2013-10-10 08:36:41 AM
That's how home builders feed their squirrels!
 
2013-10-10 08:37:34 AM

Bendal: CRtwenty: FTFA: In North Carolina, a group of distraught homeowners contacted the state Attorney General's office last year after they discovered that they had signed away their mineral rights when they bought their homes - just as the state was about to open its doors to fracking. "Everybody started to panic, because we were part of the area where there was potentially going to be fracking," says Jay Mosesson, a homeowner in the Legend Oaks subdivision in Chapel Hill.

Who wants to bet that a lot of these guys were fans of "Drill Baby Drill" before this incident?


You clearly know nothing about Chapel Hill.

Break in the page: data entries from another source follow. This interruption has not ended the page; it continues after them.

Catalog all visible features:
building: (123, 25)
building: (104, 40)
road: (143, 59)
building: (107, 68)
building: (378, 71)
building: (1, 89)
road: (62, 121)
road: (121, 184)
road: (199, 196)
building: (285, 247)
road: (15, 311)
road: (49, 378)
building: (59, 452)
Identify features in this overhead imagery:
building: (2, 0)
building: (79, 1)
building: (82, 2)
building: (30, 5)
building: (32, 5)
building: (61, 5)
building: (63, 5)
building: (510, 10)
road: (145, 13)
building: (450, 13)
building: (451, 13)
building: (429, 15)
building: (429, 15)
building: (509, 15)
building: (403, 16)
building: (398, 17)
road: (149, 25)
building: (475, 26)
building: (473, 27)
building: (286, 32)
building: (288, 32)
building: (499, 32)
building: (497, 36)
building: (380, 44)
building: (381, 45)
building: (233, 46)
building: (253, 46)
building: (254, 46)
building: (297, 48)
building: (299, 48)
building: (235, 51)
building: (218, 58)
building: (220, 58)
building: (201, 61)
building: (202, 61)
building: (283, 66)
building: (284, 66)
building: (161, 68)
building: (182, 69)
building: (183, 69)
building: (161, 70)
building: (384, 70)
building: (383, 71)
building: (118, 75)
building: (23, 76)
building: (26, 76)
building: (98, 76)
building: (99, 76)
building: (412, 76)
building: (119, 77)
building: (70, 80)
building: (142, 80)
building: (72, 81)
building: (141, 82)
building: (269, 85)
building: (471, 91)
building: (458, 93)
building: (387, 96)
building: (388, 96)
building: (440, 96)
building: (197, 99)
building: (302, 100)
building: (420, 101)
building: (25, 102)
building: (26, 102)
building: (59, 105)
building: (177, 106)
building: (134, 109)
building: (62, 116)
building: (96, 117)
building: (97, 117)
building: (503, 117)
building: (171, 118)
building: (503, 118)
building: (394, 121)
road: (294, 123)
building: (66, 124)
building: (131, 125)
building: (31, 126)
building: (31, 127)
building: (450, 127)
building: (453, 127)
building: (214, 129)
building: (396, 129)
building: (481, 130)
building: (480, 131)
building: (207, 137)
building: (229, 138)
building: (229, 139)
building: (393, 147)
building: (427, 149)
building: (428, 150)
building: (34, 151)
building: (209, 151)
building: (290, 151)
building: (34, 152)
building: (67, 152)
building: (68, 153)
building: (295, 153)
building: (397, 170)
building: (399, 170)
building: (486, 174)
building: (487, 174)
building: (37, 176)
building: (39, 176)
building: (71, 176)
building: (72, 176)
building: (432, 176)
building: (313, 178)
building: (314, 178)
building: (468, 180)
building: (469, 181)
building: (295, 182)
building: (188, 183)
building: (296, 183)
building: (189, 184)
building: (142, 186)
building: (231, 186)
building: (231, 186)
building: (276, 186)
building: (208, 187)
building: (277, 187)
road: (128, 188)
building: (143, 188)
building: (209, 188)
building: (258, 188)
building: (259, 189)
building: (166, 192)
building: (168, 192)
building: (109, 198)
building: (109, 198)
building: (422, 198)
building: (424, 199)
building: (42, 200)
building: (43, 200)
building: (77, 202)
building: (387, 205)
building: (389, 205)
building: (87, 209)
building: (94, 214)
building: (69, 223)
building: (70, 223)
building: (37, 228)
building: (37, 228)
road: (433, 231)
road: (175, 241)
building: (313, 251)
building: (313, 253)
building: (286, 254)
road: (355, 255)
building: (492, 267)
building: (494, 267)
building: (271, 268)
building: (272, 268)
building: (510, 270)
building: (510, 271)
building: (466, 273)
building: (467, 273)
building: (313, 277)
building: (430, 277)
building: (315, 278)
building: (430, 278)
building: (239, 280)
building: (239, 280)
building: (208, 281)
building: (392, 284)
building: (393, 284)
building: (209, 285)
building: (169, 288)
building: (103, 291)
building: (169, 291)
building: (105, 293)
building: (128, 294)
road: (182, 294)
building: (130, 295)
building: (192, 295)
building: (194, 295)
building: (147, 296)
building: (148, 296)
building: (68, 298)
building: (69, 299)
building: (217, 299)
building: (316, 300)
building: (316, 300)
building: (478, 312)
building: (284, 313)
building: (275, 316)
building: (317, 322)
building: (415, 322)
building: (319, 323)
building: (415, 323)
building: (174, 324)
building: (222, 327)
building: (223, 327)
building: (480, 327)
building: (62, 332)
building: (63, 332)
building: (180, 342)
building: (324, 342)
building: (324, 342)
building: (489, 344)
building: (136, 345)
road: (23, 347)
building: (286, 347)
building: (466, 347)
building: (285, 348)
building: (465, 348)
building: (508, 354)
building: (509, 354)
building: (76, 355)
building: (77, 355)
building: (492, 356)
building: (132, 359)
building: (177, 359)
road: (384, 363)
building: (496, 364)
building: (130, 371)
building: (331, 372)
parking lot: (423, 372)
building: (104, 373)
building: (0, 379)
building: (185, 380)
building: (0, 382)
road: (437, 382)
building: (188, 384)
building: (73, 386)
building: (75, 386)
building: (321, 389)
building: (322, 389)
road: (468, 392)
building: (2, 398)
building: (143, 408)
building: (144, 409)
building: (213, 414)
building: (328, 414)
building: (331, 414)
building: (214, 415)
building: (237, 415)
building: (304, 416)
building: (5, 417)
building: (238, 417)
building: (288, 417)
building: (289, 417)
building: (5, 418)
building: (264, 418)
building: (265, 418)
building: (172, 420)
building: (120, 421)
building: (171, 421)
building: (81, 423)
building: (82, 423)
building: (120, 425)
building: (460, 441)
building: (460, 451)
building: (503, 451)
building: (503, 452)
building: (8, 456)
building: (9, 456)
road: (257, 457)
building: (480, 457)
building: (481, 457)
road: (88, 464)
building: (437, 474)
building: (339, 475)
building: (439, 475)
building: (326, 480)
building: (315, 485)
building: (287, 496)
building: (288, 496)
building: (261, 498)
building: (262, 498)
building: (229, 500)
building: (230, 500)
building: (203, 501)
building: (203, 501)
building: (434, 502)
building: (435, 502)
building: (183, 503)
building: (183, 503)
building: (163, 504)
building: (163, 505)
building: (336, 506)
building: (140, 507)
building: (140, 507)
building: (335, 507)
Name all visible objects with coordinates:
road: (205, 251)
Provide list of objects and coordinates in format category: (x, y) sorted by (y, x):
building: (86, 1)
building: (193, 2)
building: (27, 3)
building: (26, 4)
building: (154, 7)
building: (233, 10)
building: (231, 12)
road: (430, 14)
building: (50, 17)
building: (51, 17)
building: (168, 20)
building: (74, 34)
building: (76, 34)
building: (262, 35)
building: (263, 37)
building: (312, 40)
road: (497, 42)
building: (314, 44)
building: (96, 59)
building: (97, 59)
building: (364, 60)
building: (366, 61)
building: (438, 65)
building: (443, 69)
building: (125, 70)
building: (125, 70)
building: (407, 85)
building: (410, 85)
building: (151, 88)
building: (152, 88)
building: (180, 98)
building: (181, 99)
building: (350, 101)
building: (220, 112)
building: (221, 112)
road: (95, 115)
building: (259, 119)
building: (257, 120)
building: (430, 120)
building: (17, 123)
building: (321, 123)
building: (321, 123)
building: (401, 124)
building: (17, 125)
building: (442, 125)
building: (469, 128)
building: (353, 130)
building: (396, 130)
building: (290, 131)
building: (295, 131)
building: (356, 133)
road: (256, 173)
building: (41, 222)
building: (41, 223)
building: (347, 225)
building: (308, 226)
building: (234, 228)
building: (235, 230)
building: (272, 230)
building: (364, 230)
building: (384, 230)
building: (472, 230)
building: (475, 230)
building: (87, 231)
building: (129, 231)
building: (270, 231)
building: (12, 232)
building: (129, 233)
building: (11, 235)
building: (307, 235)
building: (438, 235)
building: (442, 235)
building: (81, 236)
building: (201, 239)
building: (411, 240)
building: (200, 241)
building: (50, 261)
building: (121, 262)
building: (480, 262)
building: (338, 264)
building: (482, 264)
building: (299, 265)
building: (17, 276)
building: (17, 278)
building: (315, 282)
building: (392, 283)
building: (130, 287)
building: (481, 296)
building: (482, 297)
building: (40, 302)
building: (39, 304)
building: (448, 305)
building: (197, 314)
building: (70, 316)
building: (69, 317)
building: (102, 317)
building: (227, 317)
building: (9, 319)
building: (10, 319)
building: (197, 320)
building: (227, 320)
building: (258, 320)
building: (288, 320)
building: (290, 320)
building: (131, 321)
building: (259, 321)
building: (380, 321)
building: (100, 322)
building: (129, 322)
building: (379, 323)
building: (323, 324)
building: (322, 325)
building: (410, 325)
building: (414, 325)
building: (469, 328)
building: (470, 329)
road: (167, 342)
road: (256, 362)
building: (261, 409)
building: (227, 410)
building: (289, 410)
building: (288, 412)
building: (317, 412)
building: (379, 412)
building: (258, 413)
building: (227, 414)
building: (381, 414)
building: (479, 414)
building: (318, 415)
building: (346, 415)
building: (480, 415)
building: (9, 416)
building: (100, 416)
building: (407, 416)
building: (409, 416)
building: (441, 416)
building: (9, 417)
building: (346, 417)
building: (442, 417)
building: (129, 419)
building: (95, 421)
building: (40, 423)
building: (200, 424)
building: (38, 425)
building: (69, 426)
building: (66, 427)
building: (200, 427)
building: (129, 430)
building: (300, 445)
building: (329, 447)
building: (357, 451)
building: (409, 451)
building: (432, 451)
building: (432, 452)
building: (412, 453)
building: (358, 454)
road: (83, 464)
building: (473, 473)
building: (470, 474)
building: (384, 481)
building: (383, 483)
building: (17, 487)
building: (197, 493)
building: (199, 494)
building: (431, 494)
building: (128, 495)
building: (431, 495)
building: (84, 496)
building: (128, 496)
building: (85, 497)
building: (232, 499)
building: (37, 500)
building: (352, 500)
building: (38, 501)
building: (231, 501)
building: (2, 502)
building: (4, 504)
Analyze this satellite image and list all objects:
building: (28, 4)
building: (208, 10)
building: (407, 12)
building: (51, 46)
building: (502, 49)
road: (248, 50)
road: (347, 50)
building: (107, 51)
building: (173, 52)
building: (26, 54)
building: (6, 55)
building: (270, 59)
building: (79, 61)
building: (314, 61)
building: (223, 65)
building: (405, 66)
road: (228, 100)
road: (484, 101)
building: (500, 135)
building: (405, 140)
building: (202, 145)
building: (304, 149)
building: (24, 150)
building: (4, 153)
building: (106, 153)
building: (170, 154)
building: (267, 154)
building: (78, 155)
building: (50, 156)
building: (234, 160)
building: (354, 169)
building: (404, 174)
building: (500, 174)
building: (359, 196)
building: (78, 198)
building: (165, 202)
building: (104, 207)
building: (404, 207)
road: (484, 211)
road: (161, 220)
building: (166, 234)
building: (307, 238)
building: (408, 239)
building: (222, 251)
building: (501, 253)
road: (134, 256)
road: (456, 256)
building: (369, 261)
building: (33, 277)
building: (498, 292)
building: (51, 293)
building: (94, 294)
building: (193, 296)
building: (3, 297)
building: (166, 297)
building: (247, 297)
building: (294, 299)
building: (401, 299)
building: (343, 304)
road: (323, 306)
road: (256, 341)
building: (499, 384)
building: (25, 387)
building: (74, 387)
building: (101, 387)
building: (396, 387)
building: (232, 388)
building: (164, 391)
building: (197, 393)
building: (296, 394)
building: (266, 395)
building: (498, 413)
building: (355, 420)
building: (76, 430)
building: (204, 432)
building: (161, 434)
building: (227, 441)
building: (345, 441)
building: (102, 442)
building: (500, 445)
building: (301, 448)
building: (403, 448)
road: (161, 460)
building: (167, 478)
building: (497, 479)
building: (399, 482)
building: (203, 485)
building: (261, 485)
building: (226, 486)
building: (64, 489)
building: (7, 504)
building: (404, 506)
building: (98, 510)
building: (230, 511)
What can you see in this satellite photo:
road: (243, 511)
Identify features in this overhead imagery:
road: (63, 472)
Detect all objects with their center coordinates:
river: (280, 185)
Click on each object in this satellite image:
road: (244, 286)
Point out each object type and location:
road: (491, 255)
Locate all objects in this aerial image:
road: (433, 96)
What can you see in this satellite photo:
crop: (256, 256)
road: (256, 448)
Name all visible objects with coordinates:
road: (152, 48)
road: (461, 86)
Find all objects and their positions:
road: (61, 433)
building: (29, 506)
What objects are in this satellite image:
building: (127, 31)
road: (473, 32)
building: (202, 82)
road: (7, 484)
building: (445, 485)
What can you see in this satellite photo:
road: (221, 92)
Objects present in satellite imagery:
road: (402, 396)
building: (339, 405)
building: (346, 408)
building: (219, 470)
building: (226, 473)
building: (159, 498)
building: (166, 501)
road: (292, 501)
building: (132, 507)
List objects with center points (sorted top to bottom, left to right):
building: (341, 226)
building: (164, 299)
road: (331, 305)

NC's legislature just this year passed a bill allowing resource extraction companies (i.e. oil and mining businesses) the right to drill/mine on your property if enough of your neighbors agree to allow the practice on their lands. I don't know what the 'magic number' of neighbors is or how they arrive at it, but that's a dishonest slap at property rights any way you look at it.


Wow. That's crazy.
 
2013-10-10 08:39:51 AM

Friskya: Any competent title insurance company should be able to find this. Hell, a semi-competent title insurance company should be able to find this. Mine did. Not only did they find it, but they helped the seller get the rights returned, since I had made it clear that to not do so was a deal breaker.


this.
if the title search and the hoa papers failed to disclose the mineral rights issue i'd suppose there would be grounds for lawsuits.